Is conforming damaging your creativity?

“I like how they do it. Can you make it look and feel like that?” As a creator, this phrase should fill you with more than a little dread. Of all the bold new ways to visualise a product or service, imitation is often what most people choose. This is a strange irony of our time. As more brands are created than ever before, each day they look more and more similar. Why?

Many reasons I suspect. But a significant one is the pressure to conform. 

We all do it to a greater or lesser degree. In day-to-day living - for most of us - there is no escaping its effect.

Airlines mostly look the same. Corporate logos are frequently unmemorable. Most websites (including this one) have their menu header horizontally at the page top. Most sneakers have laces.

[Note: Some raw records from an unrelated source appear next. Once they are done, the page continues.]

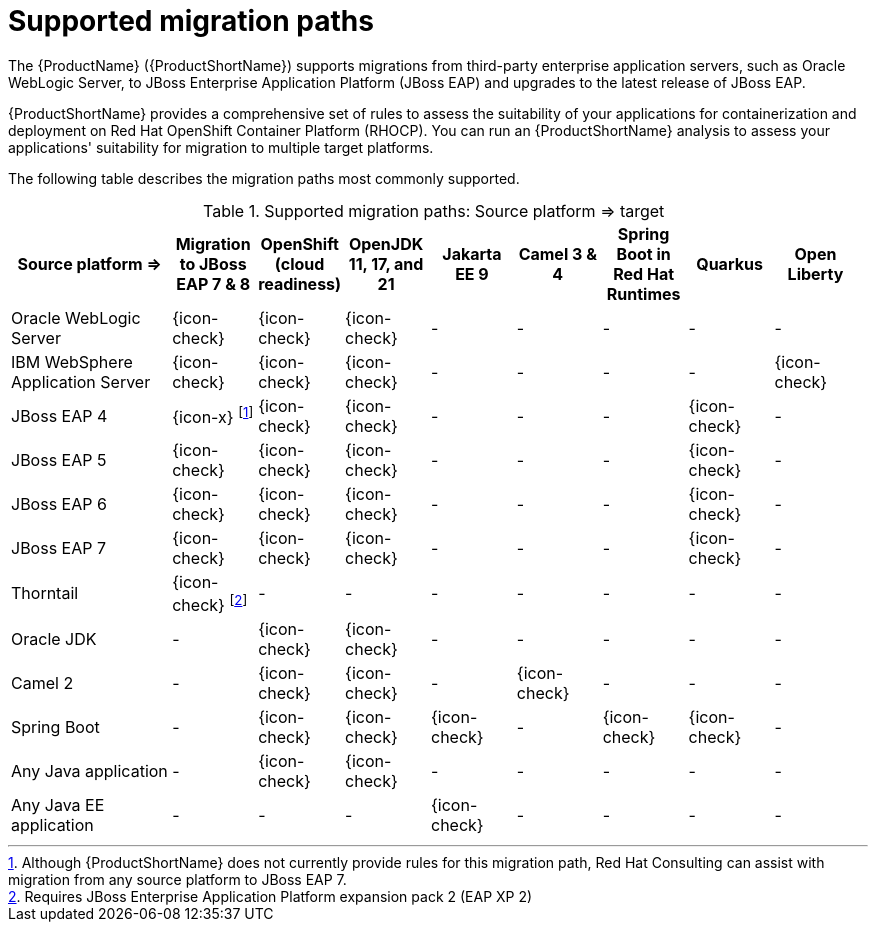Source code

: // Module included in the following assemblies:
//
// * docs/getting-started-guide/master.adoc

:_content-type: CONCEPT
[id="migration-paths_{context}"]
= Supported migration paths

The {ProductName} ({ProductShortName}) supports migrations from third-party enterprise application servers, such as Oracle WebLogic Server, to JBoss Enterprise Application Platform (JBoss EAP) and upgrades to the latest release of JBoss EAP.

{ProductShortName} provides a comprehensive set of rules to assess the suitability of your applications for containerization and deployment on Red Hat OpenShift Container Platform (RHOCP). You can run an {ProductShortName} analysis to assess your applications' suitability for migration to multiple target platforms.

The following table describes the migration paths most commonly supported.

.Supported migration paths: Source platform &#8658; target
[width="99%",cols="19%,10%,10%,10%,10%,10%,10%,10%,10%",options="^,header"]
|===

|Source platform{nbsp}&#8658;
|Migration to JBoss EAP 7 & 8
|OpenShift (cloud readiness)
|OpenJDK 11, 17, and 21
|Jakarta EE 9
|Camel 3 & 4
|Spring Boot in Red Hat Runtimes
|Quarkus |Open Liberty

|Oracle WebLogic Server
|{icon-check}
|{icon-check}
|{icon-check}
|-
|-
|-
|-
|-

|IBM WebSphere Application Server
|{icon-check}
|{icon-check}
|{icon-check}
|-
|-
|-
|-
|{icon-check}

|JBoss EAP 4
|{icon-x} footnoteref:[note2,Although {ProductShortName} does not currently provide rules for this migration path, Red Hat Consulting can assist with migration from any source platform to JBoss EAP 7.]
|{icon-check} |{icon-check}
|-
|-
|-
|{icon-check}
|-

|JBoss EAP 5
|{icon-check}
|{icon-check}
|{icon-check}
|-
|-
|-
|{icon-check}
|-

|JBoss EAP 6
|{icon-check}
|{icon-check}
|{icon-check}
|-
|-
|-
|{icon-check}
|-

|JBoss EAP 7
|{icon-check}
|{icon-check}
|{icon-check}
|-
|-
|-
|{icon-check}
|-

|Thorntail
|{icon-check} footnoteref:[note3,Requires JBoss Enterprise Application Platform expansion pack 2 (EAP XP 2)]
|-
|-
|-
|-
|-
|-
|-

|Oracle JDK
|-
|{icon-check}
|{icon-check}
|-
|-
|-
|-
|-

|Camel 2
|-
|{icon-check}
|{icon-check}
|-
|{icon-check}
|-
|-
|-

|Spring Boot
|-
|{icon-check}
|{icon-check}
|{icon-check}
|-
|{icon-check}
|{icon-check}
|-

|Any Java application
|-
|{icon-check}
|{icon-check}
|-
|-
|-
|-
|-

|Any Java EE application
|-
|-
|-
|{icon-check}
|-
|-
|-
|-
|===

Why not do what has been done before? After all, it often attracts an audience. It feels familiar. It gets results. Often this conformity is for good reason. Function dictates the form and provided it aligns with the broader story you want to tell to your audience, then fine.

But if your new idea holds the potential to disrupt an industry or a project you work on will protect a precious environment, is “can you make it look and feel like that” really going to work?

A sure way to become invisible and unnoticed is to create for approval. We all seek approval. From our family, at home and at work. It is an enduring human characteristic. But with 1.5 billion websites and 4.6 billion active internet users, standing out is hard. It will be even harder if you look similar to everyone else.

A solution? Create with authenticity. The moment you choose to create with authenticity, is the moment you leave average behind. So, what is it? Depending on who you are, authenticity means different things. For me, it means playing the music I want to play, not what I think people want to hear. Writing words without fear of criticism and creating imagery stemming from the uniqueness of my worldview. 

Sounds abstract, right? Here’s an example. A limited run handbag from a new boutique fashion house has just been launched. Your task: create a single page advert for upmarket magazines and newspapers to market the product. The tried and tested strategy? Beautiful female model, elegant artistic photography and obscure minimal text. The theory – the model represents the customers personal aspiration of attaining beauty and confidence, and the handbag is the vehicle to take them there. Sounds simple enough. 

This works for established global brands but remember your own brief: new small fashion house. What to do? Create with authenticity. If the established theory trades off selling confidence through idealised images, invert the tactic. Simple design, the product front and centre and an authentic message. ‘Beautiful handbags for confident women’, was a strap line I thought of.

Nonsense, I hear you say. What about the imagery that motivates the customers feelings? Surely, not everyone is going to be enticed by the product alone. You are almost certainly right. But it is not everyone we need. It is just a few. Creating for approval (aka everyone) leads to invisibility remember.

So why don’t more of us try it? Fear. Fear of being an outlier. Fear of being different. Fear that you won’t be understood. Not unreasonable concerns. Yet they are the barriers that need to be overcome if you want your work to be noticed in the world.   

Now don’t think I am against conformity, imitation and metoo as creative strategies. I’m not. You need order, established frameworks and systems. Without them, things would quickly become a mess. And whilst creating with authenticity is inherently subjective, a reality check soon hits once you reach the marketplace.

But that doesn’t mean, you shouldn’t try at the beginning of every creative project to create with authenticity and be bold in your beliefs for the story you want to tell.